Du moins en ce qui concerne l’impôt assis sur les revenus d’activité de leurs collaborateurs. En effet, la part imposable des revenus dits « exceptionnels », tels que les plus-values mobilières, immobilières ou encore les indemnités de licenciement, sera versée directement par le contribuable à l’Etat, comme c’est le cas aujourd’hui.
Cette évolution suit la tendance générale. En Europe, à ce jour, 2 pays seulement ne pratiquent pas encore le prélèvement à la source.
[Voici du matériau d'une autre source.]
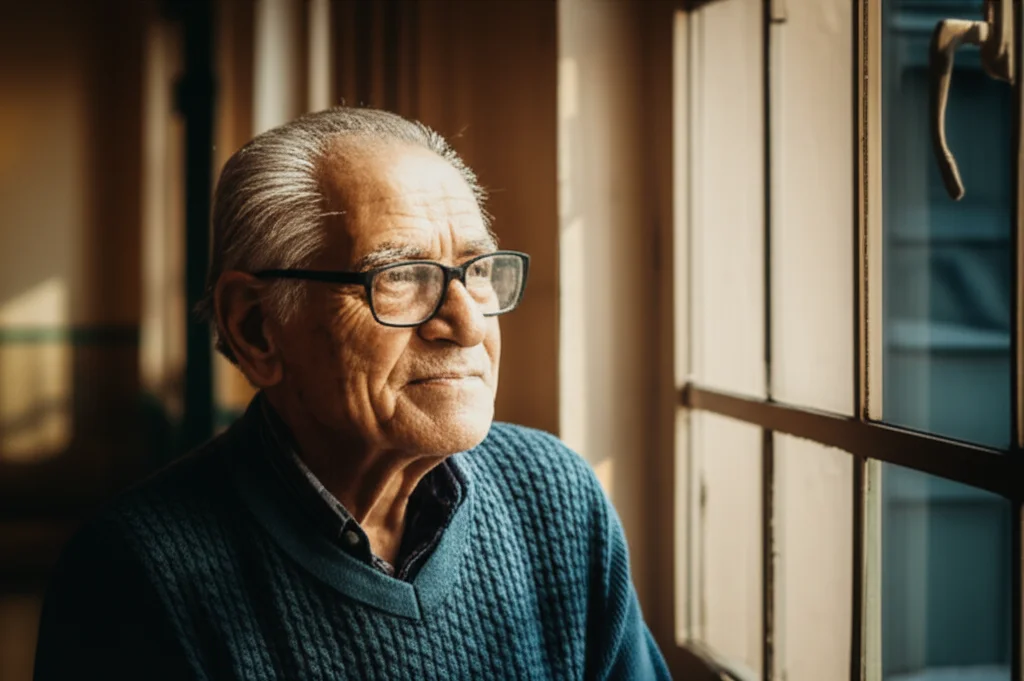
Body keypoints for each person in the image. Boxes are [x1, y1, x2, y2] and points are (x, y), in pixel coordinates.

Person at [33, 107, 670, 680]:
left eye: (476, 271)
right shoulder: (133, 574)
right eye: (400, 278)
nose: (469, 324)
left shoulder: (553, 496)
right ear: (257, 328)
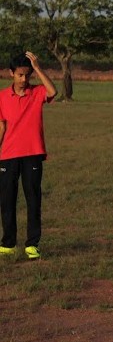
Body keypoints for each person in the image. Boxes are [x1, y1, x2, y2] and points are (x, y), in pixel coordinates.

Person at [0, 51, 57, 260]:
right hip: (8, 155)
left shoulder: (37, 93)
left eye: (27, 75)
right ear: (11, 74)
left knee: (33, 199)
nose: (24, 80)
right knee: (7, 200)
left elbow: (53, 91)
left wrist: (38, 67)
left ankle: (32, 244)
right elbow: (1, 126)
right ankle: (8, 243)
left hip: (33, 154)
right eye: (20, 75)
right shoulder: (2, 97)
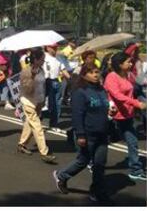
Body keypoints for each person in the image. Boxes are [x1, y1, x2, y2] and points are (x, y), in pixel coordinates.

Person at [54, 61, 113, 203]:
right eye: (91, 72)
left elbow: (103, 106)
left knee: (99, 164)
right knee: (83, 160)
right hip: (87, 133)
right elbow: (77, 114)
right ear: (84, 75)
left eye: (97, 72)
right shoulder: (80, 92)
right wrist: (80, 134)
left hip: (102, 133)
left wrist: (110, 111)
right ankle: (61, 176)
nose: (95, 75)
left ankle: (97, 192)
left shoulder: (101, 90)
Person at [104, 52, 147, 182]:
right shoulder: (111, 77)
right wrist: (137, 103)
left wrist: (135, 106)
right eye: (128, 62)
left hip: (127, 115)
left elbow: (132, 92)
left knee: (132, 142)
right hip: (113, 115)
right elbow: (117, 95)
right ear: (119, 64)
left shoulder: (127, 75)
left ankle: (136, 170)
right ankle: (91, 161)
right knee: (102, 141)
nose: (131, 63)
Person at [18, 49, 58, 164]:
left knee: (29, 124)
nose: (43, 62)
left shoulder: (41, 70)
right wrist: (32, 76)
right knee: (37, 127)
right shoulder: (26, 71)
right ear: (35, 59)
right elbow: (27, 89)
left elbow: (43, 86)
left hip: (38, 101)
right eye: (42, 60)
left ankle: (22, 144)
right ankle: (44, 152)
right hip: (28, 101)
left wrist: (42, 101)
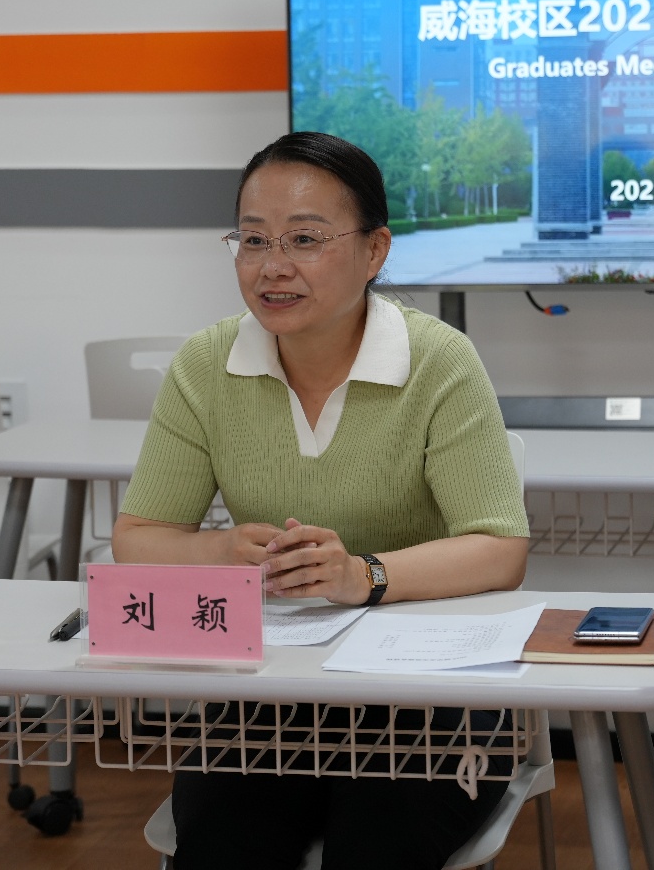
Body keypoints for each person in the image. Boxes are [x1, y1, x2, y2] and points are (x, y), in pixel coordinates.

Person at [112, 131, 529, 870]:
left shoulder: (440, 361)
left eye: (305, 239)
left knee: (375, 847)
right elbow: (137, 538)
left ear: (375, 251)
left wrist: (362, 575)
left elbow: (500, 547)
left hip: (431, 695)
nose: (273, 266)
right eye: (252, 240)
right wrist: (221, 550)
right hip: (270, 691)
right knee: (221, 847)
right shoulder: (207, 365)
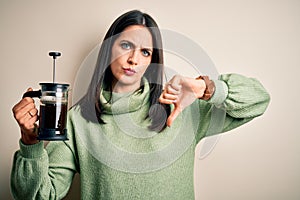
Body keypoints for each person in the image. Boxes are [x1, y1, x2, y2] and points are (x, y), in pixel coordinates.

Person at [11, 10, 270, 200]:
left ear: (152, 60)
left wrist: (206, 87)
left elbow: (259, 100)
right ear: (108, 49)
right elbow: (40, 195)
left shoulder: (179, 105)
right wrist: (30, 145)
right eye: (126, 45)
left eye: (145, 52)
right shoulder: (77, 121)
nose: (134, 59)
En l’occurrence la France, qui mettra en place ce système le 1er janvier 2019, et la Suisse.

Avec le prélèvement à la source, l’impôt est collecté lors de la perception des revenus

Du fait de la mise en place du prélèvement à la source, l’impôt ne sera plus calculé sur la base des revenus de l’année précédente, mais sur ceux de l’année en cours. Fini donc le décalage d’un an qui prévaut aujourd’hui. Comment cela va-t-il se passer ? Chaque mois, l’employeur recevra de l’administration fiscale, pour chacun de ses salariés, un taux de prélèvement à la source à appliquer au salaire de la personne concernée.

Ce taux, calculé par le fisc, sera transmis via le flux retour de la DSN (déclaration sociale nominative), une formalité déclarative qui a été généralisée à l’ensemble des employeurs à l’été 2017, et permet de communiquer aux organismes concernés les informations nécessaires à la gestion des contributions sociales de leurs salariés.

L’employeur devra alors, en amont de la paie, prélever la part correspondante sur le salaire de son collaborateur, puis la reverser au fisc. Sous un délai variant de 8 jours, pour les entreprises de plus de 50 salariés, jusqu’à 3 mois pour les TPE. Ces dernières pourront ainsi bénéficier d’un appréciable décalage de trésorerie positif.

Le prélèvement à la source nécessite une mise à niveau du logiciel de paie

Pour pouvoir mettre en œuvre le prélèvement de l’impôt à la source, les employeurs vont devoir opérer une mise à niveau de leur outil de gestion. Quelques informations devront être ajoutées à la DSN mensuelle. Le logiciel de paie devra être modifié, pour pouvoir prendre en compte le taux d’impôt à prélever sur la paie des salariés.

Afin de faciliter la transition vers l’impôt à la source, l’Etat a signé une charte avec les éditeurs de logiciels de paie pour les impliquer dans le processus. Ces derniers se sont engagés à mettre en conformité leurs produits avant l’échéance bien sûr, à les tester en situation, mais aussi à accompagner leur clientèle dans la mise en place du prélèvement à la source.